• _WHAT IS REQUIRED_
Every line of the listing is returned unchanged, and every picture is dropped.
[EXERCISE MATERIAL — start]
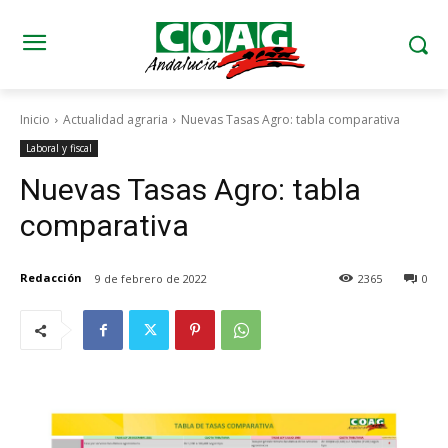
Inicio
Actualidad agraria
Nuevas Tasas Agro: tabla comparativa
Laboral y fiscal
Nuevas Tasas Agro: tabla
comparativa
Redacción
9 de febrero de 2022
2365
0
[EXERCISE MATERIAL — finish]
• _WRITTEN SOLUTION_
Inicio
Actualidad agraria
Nuevas Tasas Agro: tabla comparativa
Laboral y fiscal
Nuevas Tasas Agro: tabla
comparativa
Redacción
9 de febrero de 2022
2365
0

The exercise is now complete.